Em segundo lugar, a vontade de ir mais longe

Caro Papa Francisco, recordo que o senhor, no ano passado, recomendou-nos pessoalmente que fôssemos corajosas como Maria Madalena, mesmo quando nos dirigimos ao Papa. Por isso, gostaria de dizer-lhe, com todo o respeito, confiança e carinho que lhe devo, que, como mulher, estou em dívida. O senhor é um lutador contra o machismo e o clericalismo, mas acho que não avançámos o suficiente no desenvolvimento da riqueza das mulheres que constituem grande parte do povo de Deus. Já existe uma teologia da mulher com muitas elaborações. A idoneidade das mulheres na sociedade civil, na economia, na saúde, na educação, no cuidado do planeta, na defesa dos direitos humanos e em tantos outros campos, obviamente, assim como na família e na catequese, foi já comprovada.

Esta mensagem não pretende ser reivindicativa. Não se trata de ocupar posições para ficar “como vasos decorativos”, como ornamento ou porque está na moda nomear mulheres, nem alcançar posições para “subir” às posições de poder. Não. Trata-se de servir a Igreja com os dons que o Pai Criador nos deu: uma particular inteligência e sensibilidade, uma particular afetividade e capacidade de gestação e formação das pessoas e uma especial aptidão para gerar bens relacionais. Que o desejo que expressou de que as mulheres participem das equipas de decisão ao lado dos homens deixe de ser visto como uma utopia e se torne algo de normal na Igreja.

 

Terceiro, partilhar um sonho

“Quantas leigas em todas as partes do mundo estão já prontas para servir!”

 

Posso compartilhar um sonho consigo? Sonho com uma Igreja com mulheres capazes de serem juízas em todos os tribunais onde se julgam as questões matrimoniais, nas equipas de formação de cada seminário, mulheres que exerçam ministérios como a escuta, a orientação espiritual, a pastoral da saúde, o cuidado do planeta, a defesa dos direitos humanos, etc. para os quais as mulheres são, pela sua natureza, tão ou às vezes mais talentosas do que os homens. Não só as mulheres consagradas: quantas leigas em todas as partes do mundo estão já prontas para servir!

E sonho que durante o seu pontificado inaugure, ao lado dos sínodos dos bispos, um sínodo diferente: o sínodo do povo de Deus, com uma representação proporcional do clero, consagrados e consagradas, e leigos. Não nos alegraremos apenas porque uma mulher vota pela primeira vez, mas porque tantas mulheres leigas preparadas, em comunhão com todos os outros membros deste Sínodo, terão dado a sua contribuição e seu voto, contribuindo para as conclusões que serão depositadas nas suas mãos. Seguramente, Santo Padre, o senhor tem já esta “carta no seu baralho” para colocar em prática a sinodalidade, e está apenas a aguardar o momento oportuno para a colocar em jogo.

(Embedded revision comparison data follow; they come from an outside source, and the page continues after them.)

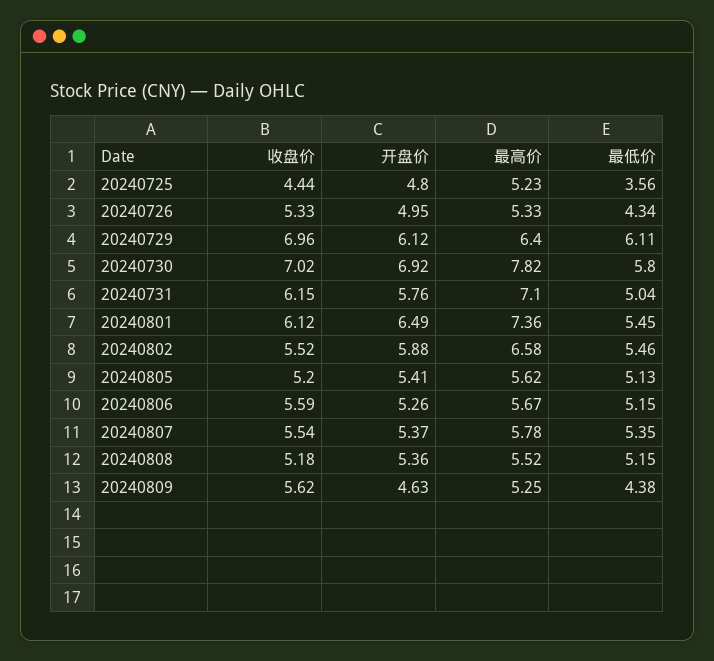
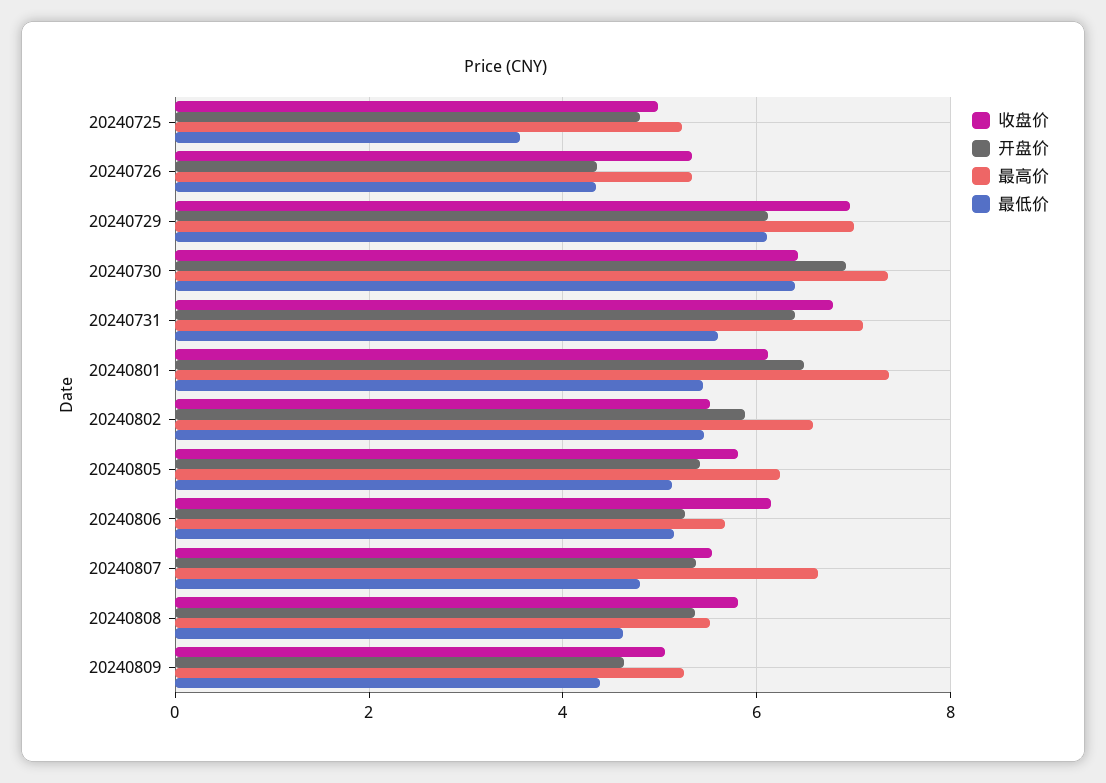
收盘价, 20240725: 4.44 -> 5
开盘价, 20240726: 4.95 -> 4.4
最高价, 20240729: 6.4 -> 7
收盘价, 20240730: 7.02 -> 6.4
最高价, 20240730: 7.82 -> 7.4
最低价, 20240730: 5.8 -> 6.4
收盘价, 20240731: 6.15 -> 6.8
开盘价, 20240731: 5.76 -> 6.4
最低价, 20240731: 5.04 -> 5.6
收盘价, 20240805: 5.2 -> 5.8
最高价, 20240805: 5.62 -> 6.2
收盘价, 20240806: 5.59 -> 6.2
最高价, 20240807: 5.78 -> 6.6
最低价, 20240807: 5.35 -> 4.8
收盘价, 20240808: 5.18 -> 5.8
最低价, 20240808: 5.15 -> 4.6
收盘价, 20240809: 5.62 -> 5

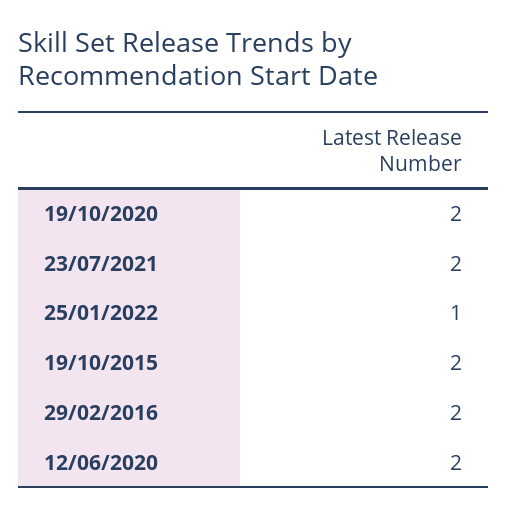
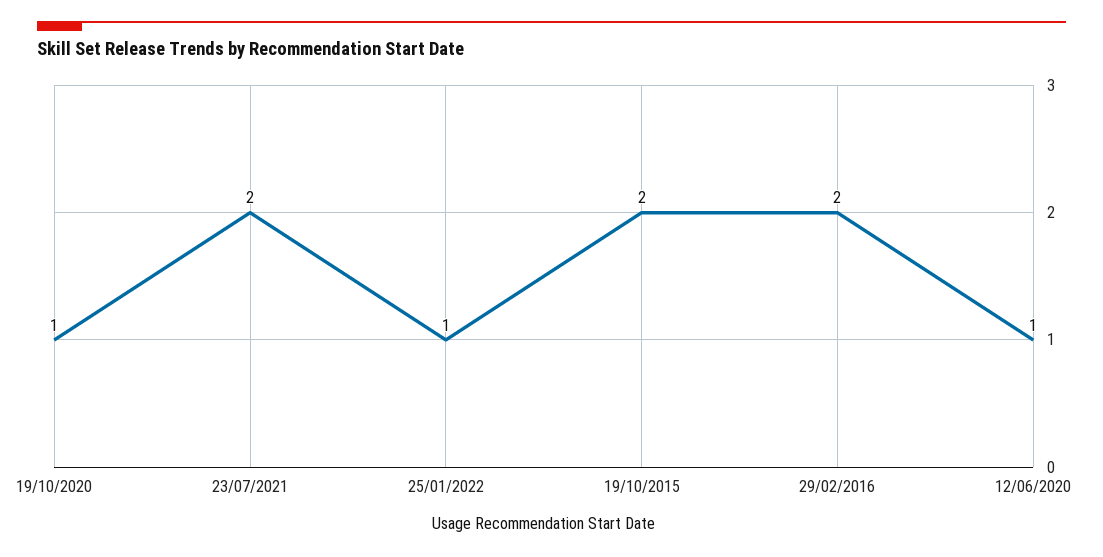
19/10/2020: 2 -> 1
12/06/2020: 2 -> 1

Querido Papa Francisco, com as comunidades das quais sou membro, a União Mundial das Organizações Femininas Católicas e a Associação das Virgens Consagradas Servidoras – fundada na sua diocese de origem, Buenos Aires, pelo Servo de Deus Luis María Etcheverry Boneo – asseguro-lhe as nossas orações, confiando-o a Maria. Perdoe-me por não seguir seus passos de tantas maneiras. Comprometo-me, com milhões de mulheres católicas, a refletir mais profundamente sobre os seus ensinamentos, a fim de colocá-los em prática.

Confesso que todas as manhãs, ao acordar, me pergunto: com que é que o Papa nos vai surpreender hoje? Obrigado por abrir tantos caminhos para a Igreja. E agradeço à Providência Divina por isso e por muitas outras coisas recebidas por seu intermédio durante estes primeiros oito anos do seu pontificado.